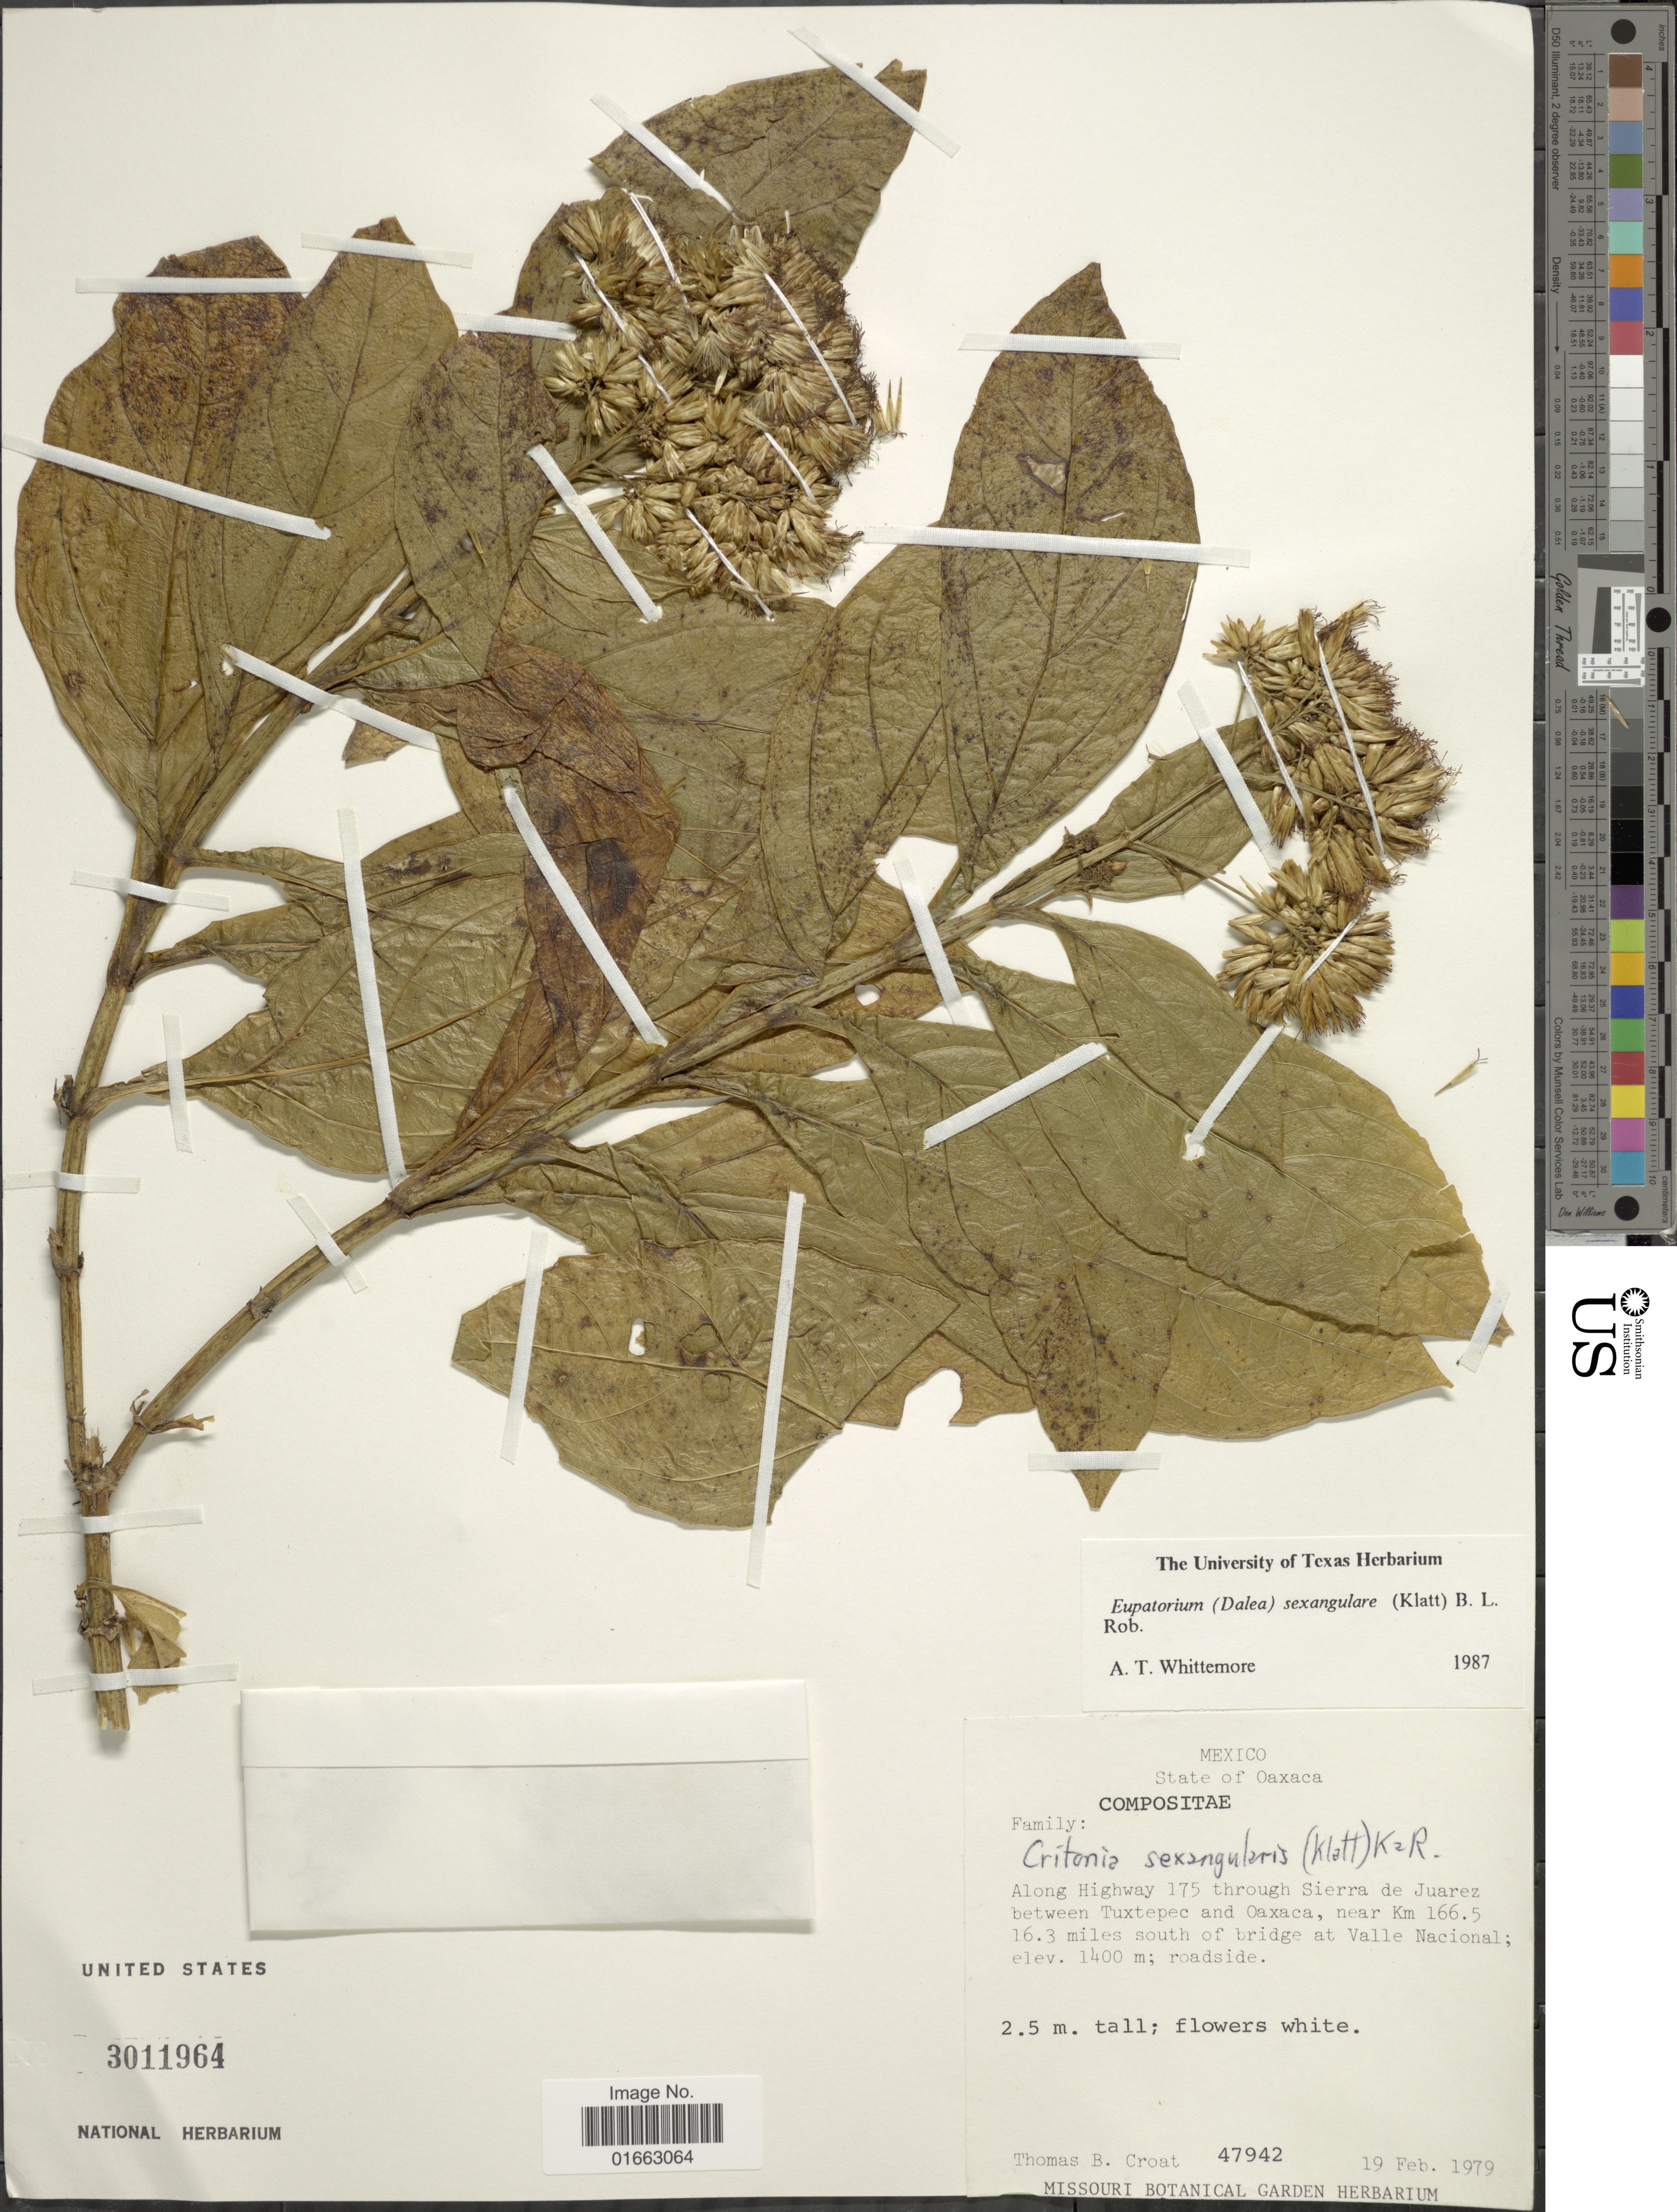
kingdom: Plantae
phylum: Tracheophyta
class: Magnoliopsida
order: Asterales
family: Asteraceae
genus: Critonia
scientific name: Critonia sexangularis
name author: (Klatt) R.M. King & H. Rob.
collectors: T. B. Croat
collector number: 47942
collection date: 1979-02-19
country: Mexico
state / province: Oaxaca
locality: Along Highway 175 throuh Sierra de Juarez between Tuxtepec and Oaxaca, near Km 166.5, 16.3 miles south of bridge at Valle Nacional, roadside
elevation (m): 1400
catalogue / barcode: US 3011964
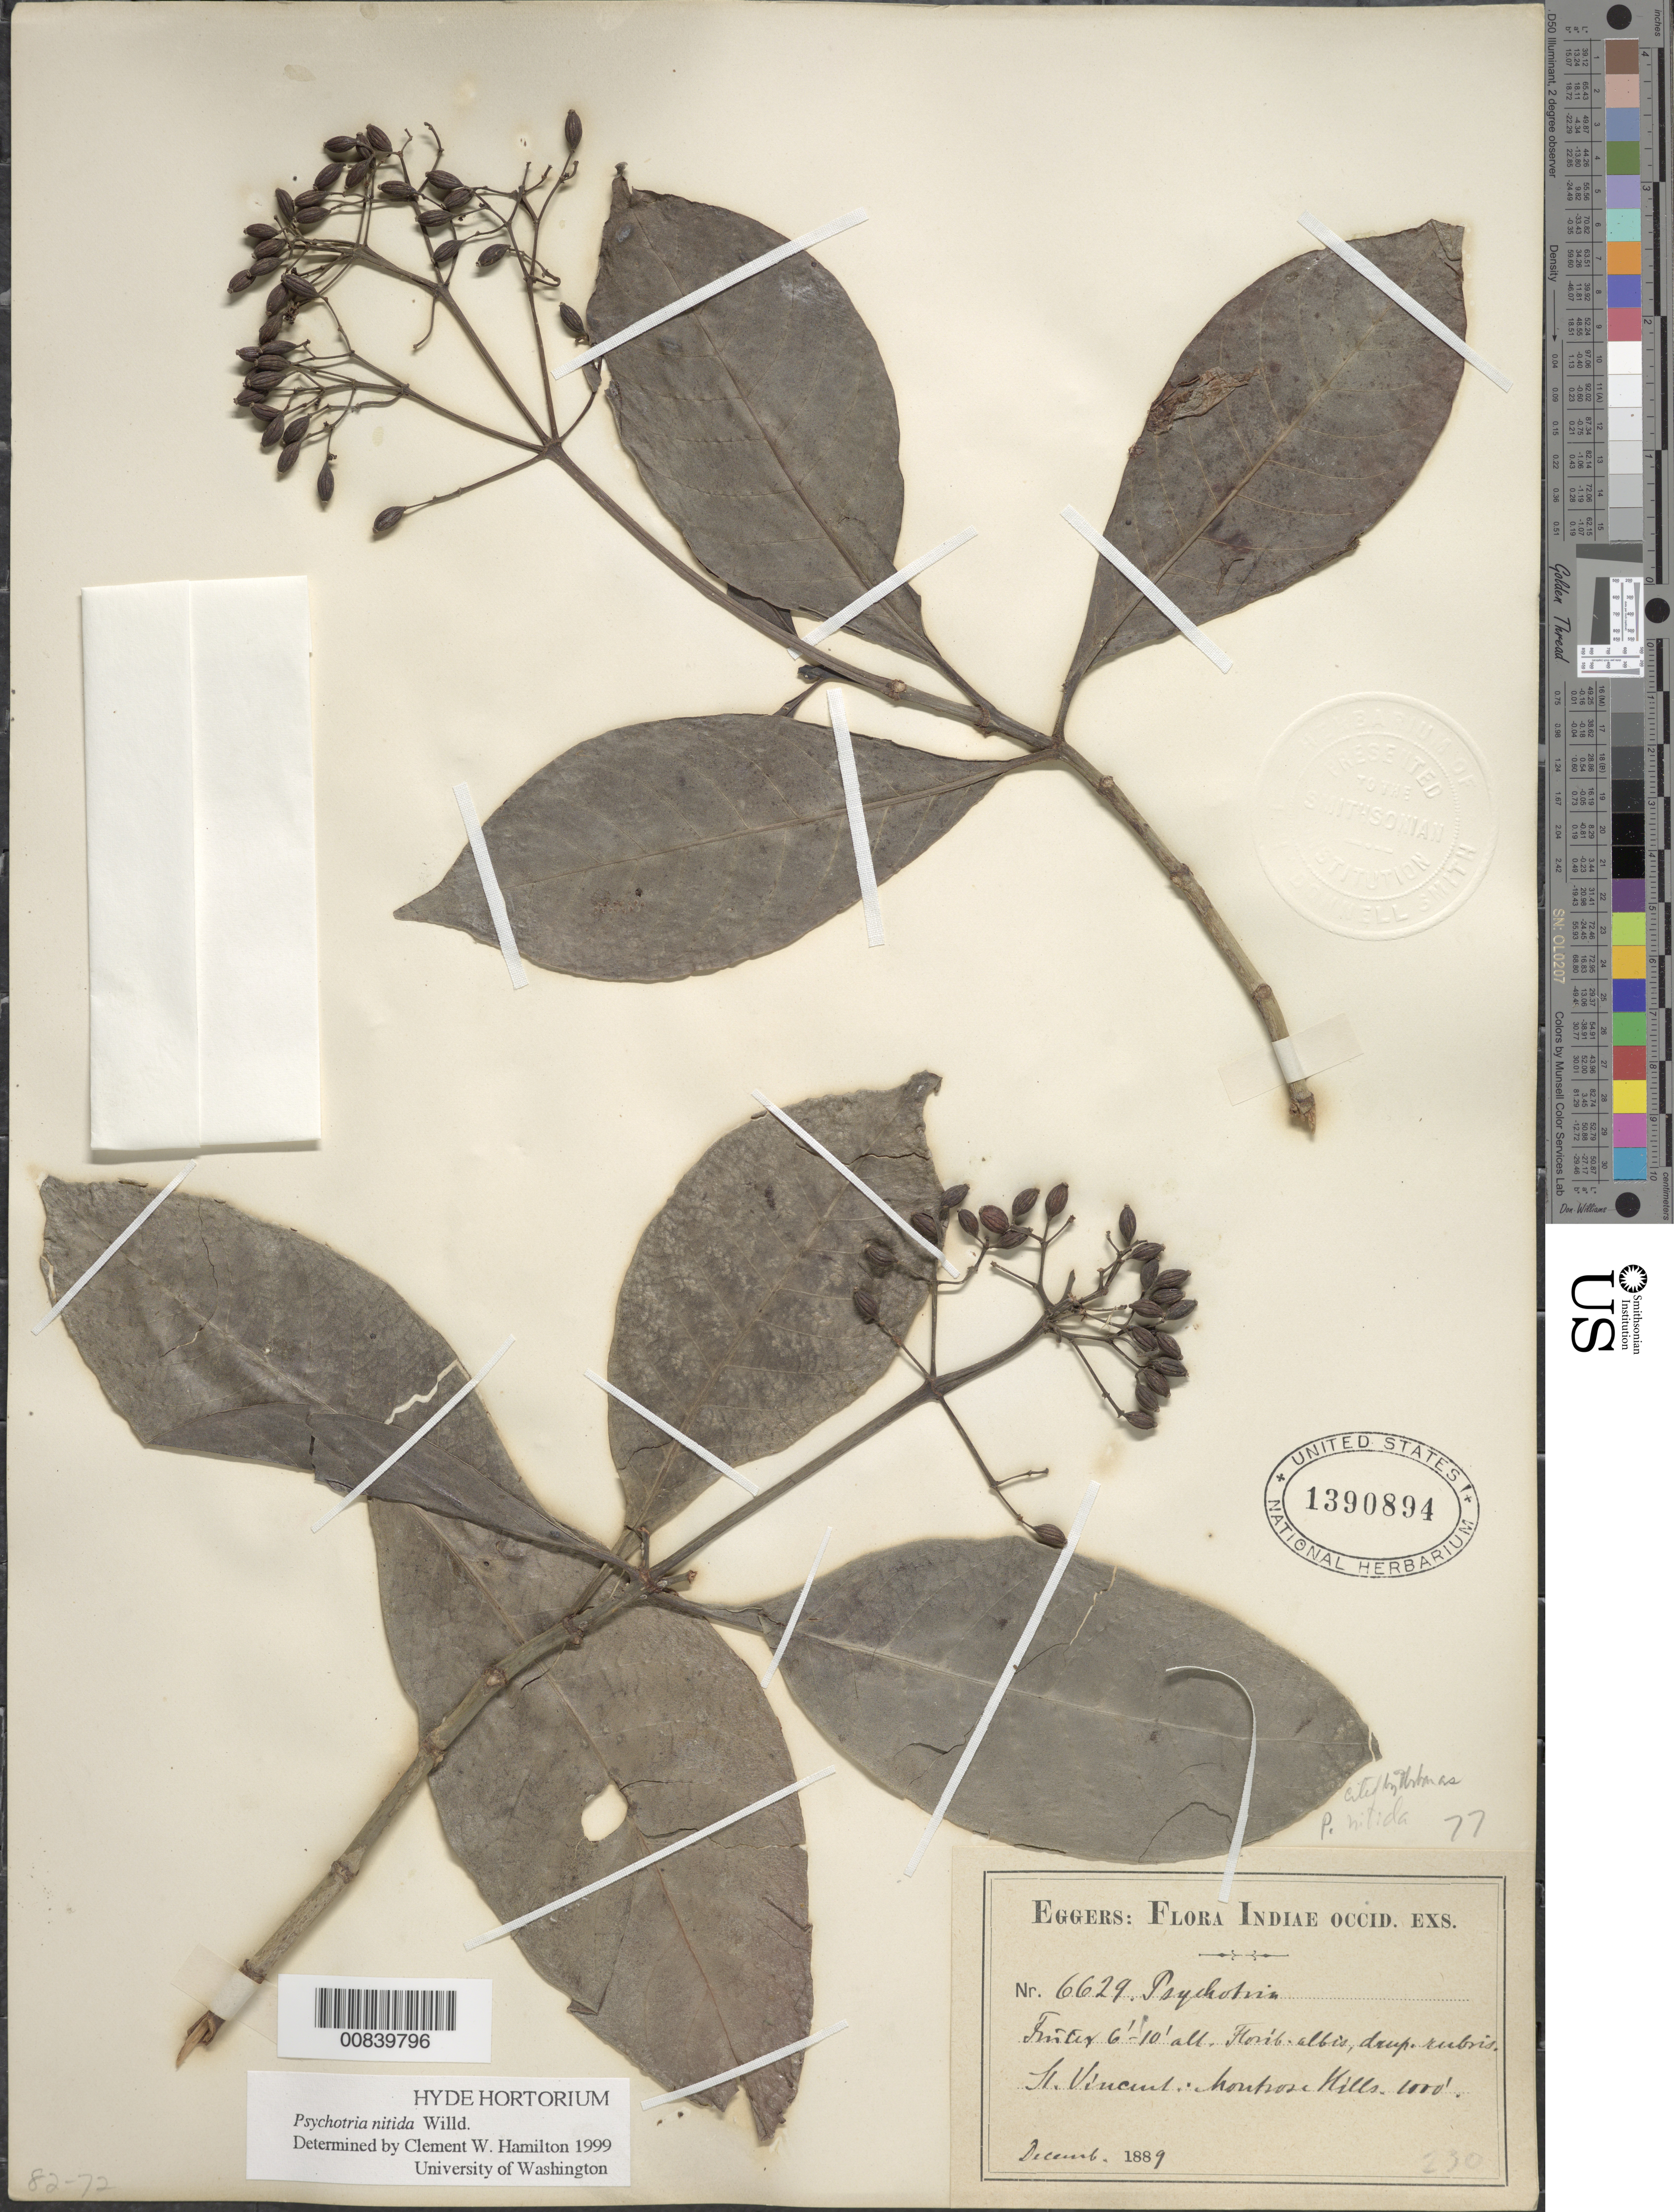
==========
Rewrite these rows with every "collection date" changed to "date collected" and nothing else altered. Leave the pictures out.

__Exercise output__:
kingdom: Plantae
phylum: Tracheophyta
class: Magnoliopsida
order: Asterales
family: Asteraceae
genus: Critonia
scientific name: Critonia sexangularis
name author: (Klatt) R.M. King & H. Rob.
collectors: T. B. Croat
collector number: 47942
date collected: 1979-02-19
country: Mexico
state / province: Oaxaca
locality: Along Highway 175 throuh Sierra de Juarez between Tuxtepec and Oaxaca, near Km 166.5, 16.3 miles south of bridge at Valle Nacional, roadside
elevation (m): 1400
catalogue / barcode: US 3011964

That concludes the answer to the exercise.